Sunday, July 06, 2008

Phisix: Too Much of Horror Movies

``In the sky, there is no distinction of east and west; people create distinctions out of their own minds and then believe them to be true." Buddha

Local investors have been spooked by either inflation figures or elevated oil prices or both. The Phisix lost another 3.94% over the week to increase its year to date losses of 34.58%. From the Phisix peak in October 2007, the present bear market has accrued losses of about 39%.

Despite the net foreign selling this week, which was mostly due to the special block sales of San Miguel shares, board transactions reveal of a marginal net foreign buying. Again the rather slightly bearish bias to neutral outlook by foreign participants indicates of the locals at the driver’s seat.

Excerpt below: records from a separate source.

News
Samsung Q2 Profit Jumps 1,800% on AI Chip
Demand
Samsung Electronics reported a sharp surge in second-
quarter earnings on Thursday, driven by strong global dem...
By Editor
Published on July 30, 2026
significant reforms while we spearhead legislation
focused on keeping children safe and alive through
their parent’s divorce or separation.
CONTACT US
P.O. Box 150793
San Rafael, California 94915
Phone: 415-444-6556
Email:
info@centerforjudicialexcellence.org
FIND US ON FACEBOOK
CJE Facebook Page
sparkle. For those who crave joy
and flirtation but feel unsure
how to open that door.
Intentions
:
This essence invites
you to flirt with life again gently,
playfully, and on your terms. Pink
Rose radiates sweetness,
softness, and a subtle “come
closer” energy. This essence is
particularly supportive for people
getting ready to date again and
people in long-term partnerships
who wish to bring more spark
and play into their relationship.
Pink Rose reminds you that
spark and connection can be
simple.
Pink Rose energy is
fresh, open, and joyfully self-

The recent activities suggest that local participants continues indiscriminately sell the market in the assumption that the apocalypse is around the corner. This is a peculiarity though; retail investors hardly seem to know how to absorb losses which makes us suspect the ongoing selling pressures could possibly come from redemptions from indirect participants (e.g. bank UITFs, or Index funds or mutual funds).

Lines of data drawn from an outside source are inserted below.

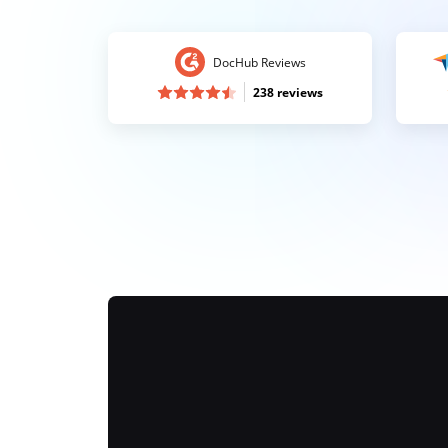
DocHub Reviews
238 reviews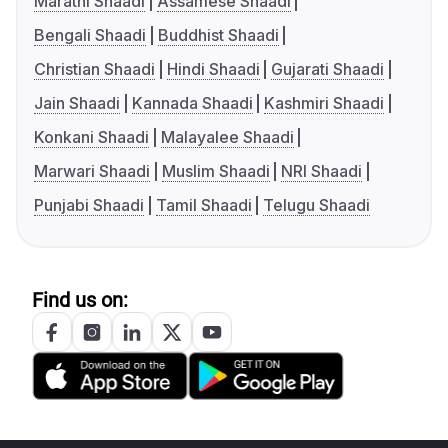
Marathi Shaadi
Assamese Shaadi
Bengali Shaadi
Buddhist Shaadi
Christian Shaadi
Hindi Shaadi
Gujarati Shaadi
Jain Shaadi
Kannada Shaadi
Kashmiri Shaadi
Konkani Shaadi
Malayalee Shaadi
Marwari Shaadi
Muslim Shaadi
NRI Shaadi
Punjabi Shaadi
Tamil Shaadi
Telugu Shaadi
Find us on:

Well we have been arguing that inflationary environments does not equate to financial Armageddon, there are industries that have been seen to benefit from the present environment see figure 7.

Figure 7 PIMCO: Winners and Losers

Pimco’s Mark Kiesel says that their company remains weighted in certain sectors (highlight mine), ``The energy, materials and metals and mining sectors remain areas we continue to favor in our credit selection process. In the case of energy, fundamentals tend to improve as price levels rise because higher inflationary periods typically result in strong top-line revenue growth for energy companies where demand is relatively inelastic. The industrialization of the emerging markets has led to significantly stronger demand growth for energy and put pressure on already tight resource supplies. Not surprisingly, gross margins for energy companies have expanded over the past several years as revenue has grown faster than costs.”

Why? See figure 7 again courtesy of PIMCO…

Figure 8: PIMCO: Who Has Pricing Power?

So inelastic demand, commodity pricing pass through, revenues growing faster than rising costs makes the aforementioned industries attractive.

Why have the local participants been selling? Because they’ve watched too much of horror movies.